> **Extracted material**
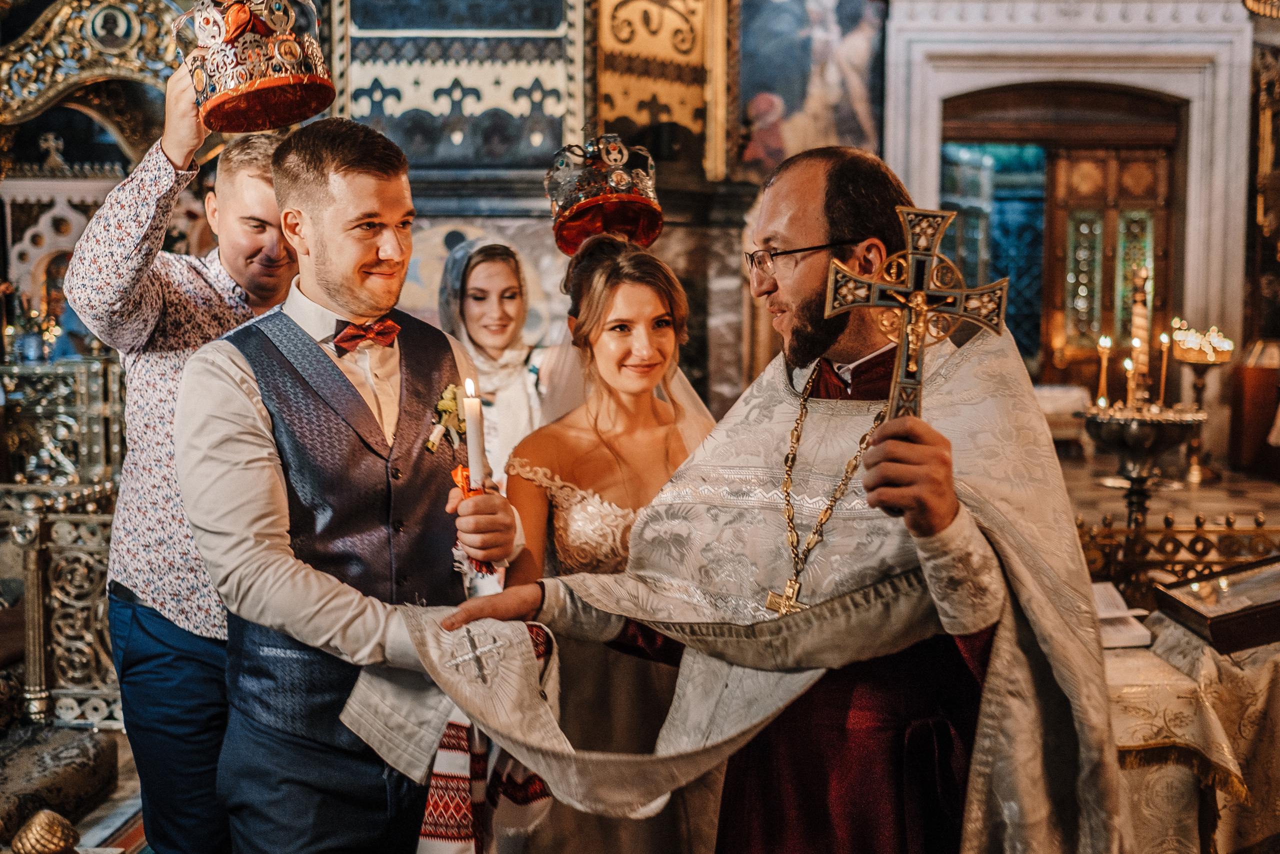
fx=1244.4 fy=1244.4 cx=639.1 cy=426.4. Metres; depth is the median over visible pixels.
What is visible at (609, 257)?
woman
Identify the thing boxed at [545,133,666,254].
crown
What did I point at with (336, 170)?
man
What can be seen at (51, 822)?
finial
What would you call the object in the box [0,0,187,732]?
iconostasis
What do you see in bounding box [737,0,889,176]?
painting
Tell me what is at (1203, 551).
railing
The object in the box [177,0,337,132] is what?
crown
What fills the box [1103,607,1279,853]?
table
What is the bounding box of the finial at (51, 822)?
[11,808,81,853]
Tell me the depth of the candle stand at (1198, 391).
9.47 m
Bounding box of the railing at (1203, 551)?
[1078,507,1279,600]
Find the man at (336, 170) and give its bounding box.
[177,118,527,850]
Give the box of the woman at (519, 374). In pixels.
[436,235,547,476]
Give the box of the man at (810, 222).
[410,145,1126,851]
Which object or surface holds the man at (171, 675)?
on the floor at (1108, 491)
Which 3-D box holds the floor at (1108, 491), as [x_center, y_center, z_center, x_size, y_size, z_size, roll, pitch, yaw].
[0.994,0.828,6.779,7.670,0.184,8.384,0,5,1]
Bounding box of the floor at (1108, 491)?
[4,441,1279,853]
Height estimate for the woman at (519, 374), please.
1.473 m
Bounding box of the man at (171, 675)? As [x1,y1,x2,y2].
[60,73,301,853]
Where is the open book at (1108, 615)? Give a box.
[1090,579,1153,647]
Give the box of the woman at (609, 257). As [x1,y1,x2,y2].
[498,231,727,850]
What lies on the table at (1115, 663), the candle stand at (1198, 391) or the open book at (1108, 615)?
the open book at (1108, 615)
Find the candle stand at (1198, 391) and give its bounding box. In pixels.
[1166,317,1234,484]
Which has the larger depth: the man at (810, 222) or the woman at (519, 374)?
the woman at (519, 374)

> **Prompt**
With the line that contains "Which has the" as your start, reproduce the data above exactly through its last line, and nothing before that start.

> **Exercise response**
Which has the larger depth: the man at (810, 222) or the woman at (519, 374)?
the woman at (519, 374)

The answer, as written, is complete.